### Dataset
___
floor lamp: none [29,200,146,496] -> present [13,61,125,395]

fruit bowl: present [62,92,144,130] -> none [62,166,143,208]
___
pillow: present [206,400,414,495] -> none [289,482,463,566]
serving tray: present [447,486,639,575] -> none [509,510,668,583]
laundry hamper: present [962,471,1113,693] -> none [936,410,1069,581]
___
### Exercise requirements
Using the data above, print exactly the lines from the line that contains "serving tray: present" through the line that contains "laundry hamper: present", with both included.

### Response
serving tray: present [447,486,639,575] -> none [509,510,668,583]
laundry hamper: present [962,471,1113,693] -> none [936,410,1069,581]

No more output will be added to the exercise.